Don’t forget that every person is different, so that what worked for one will not always work for another.
Find a good time and place
Think about where and when to have the conversation before you start.
Choose somewhere where the other person feels comfortable and has time to talk.
Ask gentle questions, and listen with care
You might feel that you don't know how to help someone, because you don't know what to tell them. But you shouldn't tell them anything. Telling doesn't help.
The best way to help is to ask questions. That way you leave the other person in control. By asking questions, the person you are talking with finds his or her own answers.
Respect what they tell you, don’t pressure them
If they don’t want help, don’t push them. Sometimes it’s easy to want to try and fix a person’s problems, or give them advice.
It’s usually better for people to make their own decisions. Help them think of all the options, but leave the choice to them.
Being there for them in other ways, like through socialising or helping with practical things, can also be a great source of support.

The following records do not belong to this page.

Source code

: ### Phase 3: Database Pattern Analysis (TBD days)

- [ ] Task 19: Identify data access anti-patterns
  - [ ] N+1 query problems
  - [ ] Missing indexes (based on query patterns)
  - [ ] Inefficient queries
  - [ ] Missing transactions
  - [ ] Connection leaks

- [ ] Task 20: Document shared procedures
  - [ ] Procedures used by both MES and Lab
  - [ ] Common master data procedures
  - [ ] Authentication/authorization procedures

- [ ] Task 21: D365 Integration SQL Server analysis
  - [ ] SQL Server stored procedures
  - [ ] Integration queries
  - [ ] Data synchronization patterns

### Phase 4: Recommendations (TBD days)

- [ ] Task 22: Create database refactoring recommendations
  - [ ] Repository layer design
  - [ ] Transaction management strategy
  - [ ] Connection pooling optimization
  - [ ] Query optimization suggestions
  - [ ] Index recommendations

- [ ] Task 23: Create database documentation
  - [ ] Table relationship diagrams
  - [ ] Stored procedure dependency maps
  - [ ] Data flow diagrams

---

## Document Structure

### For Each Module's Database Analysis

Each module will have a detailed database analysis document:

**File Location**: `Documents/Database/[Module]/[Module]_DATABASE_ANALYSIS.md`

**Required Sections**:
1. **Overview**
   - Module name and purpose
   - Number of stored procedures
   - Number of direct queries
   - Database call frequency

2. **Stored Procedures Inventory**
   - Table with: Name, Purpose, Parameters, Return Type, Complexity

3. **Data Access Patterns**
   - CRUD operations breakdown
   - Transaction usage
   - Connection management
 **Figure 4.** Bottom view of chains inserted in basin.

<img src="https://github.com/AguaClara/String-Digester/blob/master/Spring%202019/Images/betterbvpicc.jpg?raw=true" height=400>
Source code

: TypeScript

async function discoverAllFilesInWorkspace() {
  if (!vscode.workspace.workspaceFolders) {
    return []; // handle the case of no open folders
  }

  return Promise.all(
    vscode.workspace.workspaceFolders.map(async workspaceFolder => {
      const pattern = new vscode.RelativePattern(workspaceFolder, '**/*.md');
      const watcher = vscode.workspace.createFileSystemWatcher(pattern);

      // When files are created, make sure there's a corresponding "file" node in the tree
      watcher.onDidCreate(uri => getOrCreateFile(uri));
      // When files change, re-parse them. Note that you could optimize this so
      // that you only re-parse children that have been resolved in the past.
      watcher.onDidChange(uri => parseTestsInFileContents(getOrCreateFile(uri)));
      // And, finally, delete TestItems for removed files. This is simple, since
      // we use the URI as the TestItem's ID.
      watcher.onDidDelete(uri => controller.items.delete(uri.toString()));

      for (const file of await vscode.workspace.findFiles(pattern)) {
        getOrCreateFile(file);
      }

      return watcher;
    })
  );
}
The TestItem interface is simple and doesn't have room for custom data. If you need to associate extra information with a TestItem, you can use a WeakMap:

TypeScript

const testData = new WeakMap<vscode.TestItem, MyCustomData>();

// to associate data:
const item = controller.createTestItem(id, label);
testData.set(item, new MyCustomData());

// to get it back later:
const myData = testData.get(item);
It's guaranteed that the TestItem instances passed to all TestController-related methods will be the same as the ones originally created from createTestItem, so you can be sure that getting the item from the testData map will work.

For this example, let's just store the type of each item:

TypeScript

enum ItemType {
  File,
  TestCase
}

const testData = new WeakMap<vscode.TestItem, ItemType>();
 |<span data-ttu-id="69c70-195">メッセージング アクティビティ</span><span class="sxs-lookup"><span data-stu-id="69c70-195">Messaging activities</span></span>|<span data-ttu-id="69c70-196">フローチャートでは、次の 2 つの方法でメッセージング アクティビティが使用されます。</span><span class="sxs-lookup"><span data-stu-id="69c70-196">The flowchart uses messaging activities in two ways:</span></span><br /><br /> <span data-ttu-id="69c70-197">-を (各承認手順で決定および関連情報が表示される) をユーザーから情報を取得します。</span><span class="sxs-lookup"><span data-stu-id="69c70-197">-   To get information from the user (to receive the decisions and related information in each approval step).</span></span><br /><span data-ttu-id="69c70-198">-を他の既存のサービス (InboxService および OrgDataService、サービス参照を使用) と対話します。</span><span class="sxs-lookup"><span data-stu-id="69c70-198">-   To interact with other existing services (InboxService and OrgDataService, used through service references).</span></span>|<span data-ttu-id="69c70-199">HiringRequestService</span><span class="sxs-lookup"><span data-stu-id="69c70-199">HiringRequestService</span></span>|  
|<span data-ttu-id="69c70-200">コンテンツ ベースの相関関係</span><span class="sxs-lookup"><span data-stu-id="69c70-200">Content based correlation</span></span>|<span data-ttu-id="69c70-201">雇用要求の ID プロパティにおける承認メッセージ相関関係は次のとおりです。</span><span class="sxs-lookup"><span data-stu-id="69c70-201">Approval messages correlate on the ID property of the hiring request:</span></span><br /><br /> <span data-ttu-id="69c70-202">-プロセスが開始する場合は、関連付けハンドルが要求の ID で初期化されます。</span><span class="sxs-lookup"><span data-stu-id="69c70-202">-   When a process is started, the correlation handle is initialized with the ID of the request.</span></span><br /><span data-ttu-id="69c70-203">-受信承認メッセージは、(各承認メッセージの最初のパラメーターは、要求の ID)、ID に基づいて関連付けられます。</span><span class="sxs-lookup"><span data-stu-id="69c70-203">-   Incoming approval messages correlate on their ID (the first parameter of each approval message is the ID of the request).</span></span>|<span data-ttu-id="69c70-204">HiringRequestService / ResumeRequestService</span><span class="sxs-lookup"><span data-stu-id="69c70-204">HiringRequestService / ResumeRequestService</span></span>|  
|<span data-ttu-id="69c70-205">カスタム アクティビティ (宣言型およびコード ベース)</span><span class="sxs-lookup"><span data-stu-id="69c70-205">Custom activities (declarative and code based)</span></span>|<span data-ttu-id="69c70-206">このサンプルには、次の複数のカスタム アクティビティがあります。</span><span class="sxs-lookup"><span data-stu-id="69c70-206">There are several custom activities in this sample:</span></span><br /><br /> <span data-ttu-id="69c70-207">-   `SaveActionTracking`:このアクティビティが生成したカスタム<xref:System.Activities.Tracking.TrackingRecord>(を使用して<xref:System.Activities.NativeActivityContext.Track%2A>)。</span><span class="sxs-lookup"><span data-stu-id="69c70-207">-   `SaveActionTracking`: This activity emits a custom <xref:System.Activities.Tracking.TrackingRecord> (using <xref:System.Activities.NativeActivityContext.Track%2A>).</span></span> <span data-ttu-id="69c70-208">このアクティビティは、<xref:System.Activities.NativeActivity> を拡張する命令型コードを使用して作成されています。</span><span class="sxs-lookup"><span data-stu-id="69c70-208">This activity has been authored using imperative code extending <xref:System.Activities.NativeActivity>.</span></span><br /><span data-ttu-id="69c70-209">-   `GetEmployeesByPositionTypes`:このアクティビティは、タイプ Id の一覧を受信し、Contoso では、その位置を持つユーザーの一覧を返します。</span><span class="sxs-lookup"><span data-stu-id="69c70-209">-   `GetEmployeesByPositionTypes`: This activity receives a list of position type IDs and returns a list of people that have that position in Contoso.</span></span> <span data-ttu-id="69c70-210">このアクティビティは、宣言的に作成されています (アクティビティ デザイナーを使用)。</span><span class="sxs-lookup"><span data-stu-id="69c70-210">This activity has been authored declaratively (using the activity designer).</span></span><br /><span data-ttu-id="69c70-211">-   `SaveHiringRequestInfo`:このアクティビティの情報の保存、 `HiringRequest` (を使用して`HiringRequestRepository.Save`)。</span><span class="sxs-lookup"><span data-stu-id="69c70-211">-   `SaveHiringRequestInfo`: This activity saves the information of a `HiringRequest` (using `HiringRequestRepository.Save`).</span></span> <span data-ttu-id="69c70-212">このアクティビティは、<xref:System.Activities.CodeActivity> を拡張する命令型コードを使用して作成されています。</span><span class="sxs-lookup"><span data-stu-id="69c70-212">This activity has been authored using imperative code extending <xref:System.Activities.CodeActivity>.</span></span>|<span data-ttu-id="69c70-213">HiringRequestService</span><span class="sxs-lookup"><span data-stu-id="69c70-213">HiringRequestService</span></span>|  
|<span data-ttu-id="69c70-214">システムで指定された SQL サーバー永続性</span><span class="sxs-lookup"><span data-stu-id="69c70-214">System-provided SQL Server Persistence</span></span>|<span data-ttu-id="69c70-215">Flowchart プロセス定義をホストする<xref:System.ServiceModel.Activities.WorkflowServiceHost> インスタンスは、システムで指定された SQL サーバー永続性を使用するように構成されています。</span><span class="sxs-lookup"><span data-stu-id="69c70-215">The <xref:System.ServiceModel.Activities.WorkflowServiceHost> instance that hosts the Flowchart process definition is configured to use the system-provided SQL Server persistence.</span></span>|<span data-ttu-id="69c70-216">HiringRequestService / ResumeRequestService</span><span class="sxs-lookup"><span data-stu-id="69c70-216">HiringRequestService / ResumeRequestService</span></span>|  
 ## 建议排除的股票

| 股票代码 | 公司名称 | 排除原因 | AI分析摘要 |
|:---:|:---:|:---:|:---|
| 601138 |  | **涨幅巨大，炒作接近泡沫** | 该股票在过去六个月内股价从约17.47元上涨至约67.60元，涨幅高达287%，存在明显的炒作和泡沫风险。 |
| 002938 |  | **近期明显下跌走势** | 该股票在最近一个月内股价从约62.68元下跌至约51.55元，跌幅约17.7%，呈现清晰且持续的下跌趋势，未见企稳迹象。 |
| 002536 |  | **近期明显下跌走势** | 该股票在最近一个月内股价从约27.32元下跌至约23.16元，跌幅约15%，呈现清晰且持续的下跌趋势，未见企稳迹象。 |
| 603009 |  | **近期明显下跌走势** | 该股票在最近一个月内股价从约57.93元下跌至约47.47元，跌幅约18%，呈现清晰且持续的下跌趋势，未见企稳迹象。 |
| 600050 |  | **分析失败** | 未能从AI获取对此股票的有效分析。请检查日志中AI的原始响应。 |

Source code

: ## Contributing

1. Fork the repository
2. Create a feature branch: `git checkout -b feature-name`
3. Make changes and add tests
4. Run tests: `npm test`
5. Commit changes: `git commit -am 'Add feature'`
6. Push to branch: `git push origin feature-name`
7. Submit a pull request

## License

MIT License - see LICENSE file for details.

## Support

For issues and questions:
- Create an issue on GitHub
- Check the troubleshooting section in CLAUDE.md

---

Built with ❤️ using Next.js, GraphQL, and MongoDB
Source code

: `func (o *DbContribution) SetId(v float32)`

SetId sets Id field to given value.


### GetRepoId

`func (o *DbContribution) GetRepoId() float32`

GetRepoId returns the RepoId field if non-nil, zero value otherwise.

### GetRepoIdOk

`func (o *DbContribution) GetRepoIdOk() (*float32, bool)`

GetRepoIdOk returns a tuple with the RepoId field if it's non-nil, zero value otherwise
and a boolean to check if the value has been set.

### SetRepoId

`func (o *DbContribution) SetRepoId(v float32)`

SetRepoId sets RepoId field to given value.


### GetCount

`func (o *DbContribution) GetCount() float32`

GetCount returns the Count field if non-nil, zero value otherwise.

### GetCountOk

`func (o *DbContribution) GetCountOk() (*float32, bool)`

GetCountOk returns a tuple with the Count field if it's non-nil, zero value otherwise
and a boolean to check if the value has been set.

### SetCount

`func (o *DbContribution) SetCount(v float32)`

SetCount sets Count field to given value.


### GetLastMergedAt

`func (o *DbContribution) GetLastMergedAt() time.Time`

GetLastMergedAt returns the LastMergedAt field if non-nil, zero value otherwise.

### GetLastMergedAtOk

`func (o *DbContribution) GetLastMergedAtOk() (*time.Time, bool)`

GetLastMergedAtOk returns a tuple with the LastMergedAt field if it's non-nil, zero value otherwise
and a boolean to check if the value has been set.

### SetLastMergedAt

If you say the wrong thing, don’t panic
There is no perfect way to handle a difficult conversation, so don’t be too hard on yourself if it didn’t go as well as you had hoped.
If you feel able to, put things right: “Last week I said … and I realise now that was insensitive so I’m sorry. What I meant to say was …”
Show you understand
Ask follow-up questions and repeat back the key things your friend has told you, using phrases like ‘So you’re saying…’, ‘So you think…’.
Look after yourself, and talk to someone too
Hearing someone else’s worries or problems can affect you too. Take time for yourself to do the things you enjoy, and if you need to talk, find somebody you trust to confide in.
Be careful not to make promises to people you may not be able to keep; this could relate to someone telling you they are experiencing abuse.
Don’t take on so much of other peoples’ problems that you yourself start feeling depressed.